Can you use social media to secure delinquent debt?

On Behalf of | Dec 30, 2021 | Consumer Debt Collection

Debt collectors possess vast resources when trying to get in touch with consumers who are delinquent in their debts. Even with a significant increase in debtors throughout the pandemic, various paths exist to make contact in an effort to find resolutions to past-due or outright delinquent balances.

When the third quarter of 2021 ended, 77.6 million consumers had at least one outstanding debt – many being for medical expenses –  totaling $188 billion, according to TransUnion.

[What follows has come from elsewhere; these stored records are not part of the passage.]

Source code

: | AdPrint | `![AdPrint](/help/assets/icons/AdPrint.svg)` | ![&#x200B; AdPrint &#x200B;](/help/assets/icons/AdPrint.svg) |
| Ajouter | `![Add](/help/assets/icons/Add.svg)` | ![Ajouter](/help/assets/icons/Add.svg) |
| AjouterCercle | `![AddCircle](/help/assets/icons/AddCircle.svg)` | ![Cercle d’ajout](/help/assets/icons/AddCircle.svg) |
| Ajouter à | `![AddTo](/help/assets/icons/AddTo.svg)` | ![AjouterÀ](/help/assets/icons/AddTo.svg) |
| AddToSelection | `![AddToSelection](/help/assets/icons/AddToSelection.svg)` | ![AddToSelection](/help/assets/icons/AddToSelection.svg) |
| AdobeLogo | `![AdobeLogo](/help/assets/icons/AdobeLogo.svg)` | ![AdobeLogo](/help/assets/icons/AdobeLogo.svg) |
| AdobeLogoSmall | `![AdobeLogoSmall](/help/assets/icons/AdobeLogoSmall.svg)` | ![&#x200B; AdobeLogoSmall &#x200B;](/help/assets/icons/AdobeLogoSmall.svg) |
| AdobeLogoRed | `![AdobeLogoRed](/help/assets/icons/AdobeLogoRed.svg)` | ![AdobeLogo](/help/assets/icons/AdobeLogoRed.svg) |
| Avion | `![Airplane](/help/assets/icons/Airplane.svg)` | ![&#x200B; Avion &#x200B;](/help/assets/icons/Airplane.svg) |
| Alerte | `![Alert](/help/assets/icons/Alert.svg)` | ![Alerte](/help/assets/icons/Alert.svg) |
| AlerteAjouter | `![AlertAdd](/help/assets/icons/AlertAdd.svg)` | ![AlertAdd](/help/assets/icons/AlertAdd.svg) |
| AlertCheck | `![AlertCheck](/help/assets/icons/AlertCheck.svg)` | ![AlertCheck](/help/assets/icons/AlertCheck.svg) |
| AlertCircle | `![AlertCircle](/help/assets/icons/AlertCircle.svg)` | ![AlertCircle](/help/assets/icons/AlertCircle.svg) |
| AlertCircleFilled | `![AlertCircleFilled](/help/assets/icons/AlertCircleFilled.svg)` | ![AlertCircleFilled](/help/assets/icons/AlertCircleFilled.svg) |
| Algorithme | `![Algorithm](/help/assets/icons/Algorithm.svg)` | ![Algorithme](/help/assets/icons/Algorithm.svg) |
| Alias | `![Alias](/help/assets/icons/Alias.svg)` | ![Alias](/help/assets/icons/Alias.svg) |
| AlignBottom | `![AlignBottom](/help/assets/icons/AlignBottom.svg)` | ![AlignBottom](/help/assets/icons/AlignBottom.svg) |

More options for collectors

Federal regulators implemented new rules to the Fair Debt Collection Practices Act that will add a few more. Thanks to the previous presidential administration known to be more “business-friendly,” debtors who open their email, check for texts, and visit social media sites may find themselves contacted by collection agencies.

New and more modern strategies may see collectors connect with someone on a social media account like Twitter, Facebook, Instagram, or others. From there, direct messages may find their way to the people they have been pursuing. Considering that the preferred method of communication has changed significantly, debt collection agencies will have to adapt.

Limitations exist to protect consumers from violations of their privacy and harassment, abuse, and unfair practices. A collector reaching out via social media must send private messages. They are not allowed to post on a consumer’s wall that would be seen by friends, family, and other followers.

Also, “friend requests” must include that the company is attempting to collect a debt and also provide an option to opt-out of any future communications on the platform.

With more options to secure the money that agency clients are entitled to, the better the bottom line for the debt collection companies. Consumers must be held accountable for delinquent balances, provided that the accountability follows what may be the ever-changing rules of debt collections.